__Your task__
Searching the material below, find each line that includes the word "Erfolgreich", and copy it.

[[ Dataset entries, beginning ]]

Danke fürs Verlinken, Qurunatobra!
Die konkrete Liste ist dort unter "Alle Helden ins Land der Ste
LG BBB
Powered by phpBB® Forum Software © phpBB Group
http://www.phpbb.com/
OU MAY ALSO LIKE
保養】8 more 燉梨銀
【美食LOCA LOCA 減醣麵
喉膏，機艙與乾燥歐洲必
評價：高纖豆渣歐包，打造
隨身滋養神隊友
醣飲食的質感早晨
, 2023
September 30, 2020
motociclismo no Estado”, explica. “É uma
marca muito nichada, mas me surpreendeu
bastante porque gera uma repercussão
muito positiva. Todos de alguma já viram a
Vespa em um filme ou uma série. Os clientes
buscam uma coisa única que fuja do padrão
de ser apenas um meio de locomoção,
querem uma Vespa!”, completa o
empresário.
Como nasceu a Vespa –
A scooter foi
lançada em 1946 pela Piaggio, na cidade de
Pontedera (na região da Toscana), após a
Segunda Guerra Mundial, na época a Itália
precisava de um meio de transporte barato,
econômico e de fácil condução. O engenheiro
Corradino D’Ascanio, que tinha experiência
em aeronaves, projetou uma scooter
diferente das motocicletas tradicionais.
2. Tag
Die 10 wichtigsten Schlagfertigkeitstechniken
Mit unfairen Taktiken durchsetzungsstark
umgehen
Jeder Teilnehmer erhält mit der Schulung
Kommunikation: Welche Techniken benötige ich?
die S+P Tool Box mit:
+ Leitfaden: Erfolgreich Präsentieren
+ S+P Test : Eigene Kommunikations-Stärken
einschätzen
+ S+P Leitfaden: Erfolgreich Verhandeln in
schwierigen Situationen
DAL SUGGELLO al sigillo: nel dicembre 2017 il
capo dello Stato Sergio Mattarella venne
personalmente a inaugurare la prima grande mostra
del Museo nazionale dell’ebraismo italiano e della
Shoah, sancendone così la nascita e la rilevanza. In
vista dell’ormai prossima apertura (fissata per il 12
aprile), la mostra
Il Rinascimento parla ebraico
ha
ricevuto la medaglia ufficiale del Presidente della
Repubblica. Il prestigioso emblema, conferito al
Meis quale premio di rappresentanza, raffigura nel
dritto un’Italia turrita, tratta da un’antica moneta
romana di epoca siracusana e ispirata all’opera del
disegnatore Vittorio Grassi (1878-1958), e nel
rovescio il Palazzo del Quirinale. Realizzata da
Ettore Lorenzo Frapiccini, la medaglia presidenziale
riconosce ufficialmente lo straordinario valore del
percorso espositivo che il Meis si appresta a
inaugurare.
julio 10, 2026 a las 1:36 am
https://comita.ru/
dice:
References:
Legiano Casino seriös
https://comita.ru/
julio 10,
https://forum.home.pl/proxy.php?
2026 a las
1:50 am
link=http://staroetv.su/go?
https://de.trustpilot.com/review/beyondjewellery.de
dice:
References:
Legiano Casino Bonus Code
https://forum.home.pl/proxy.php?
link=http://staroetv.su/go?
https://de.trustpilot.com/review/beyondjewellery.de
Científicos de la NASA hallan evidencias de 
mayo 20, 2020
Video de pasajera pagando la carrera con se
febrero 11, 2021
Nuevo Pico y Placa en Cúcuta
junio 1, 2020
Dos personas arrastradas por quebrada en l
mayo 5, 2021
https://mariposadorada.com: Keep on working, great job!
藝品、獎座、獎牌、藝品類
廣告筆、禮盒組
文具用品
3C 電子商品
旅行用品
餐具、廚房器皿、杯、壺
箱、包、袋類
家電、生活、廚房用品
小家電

[[ Dataset entries, end ]]

__Response box__
+ Leitfaden: Erfolgreich Präsentieren
+ S+P Leitfaden: Erfolgreich Verhandeln in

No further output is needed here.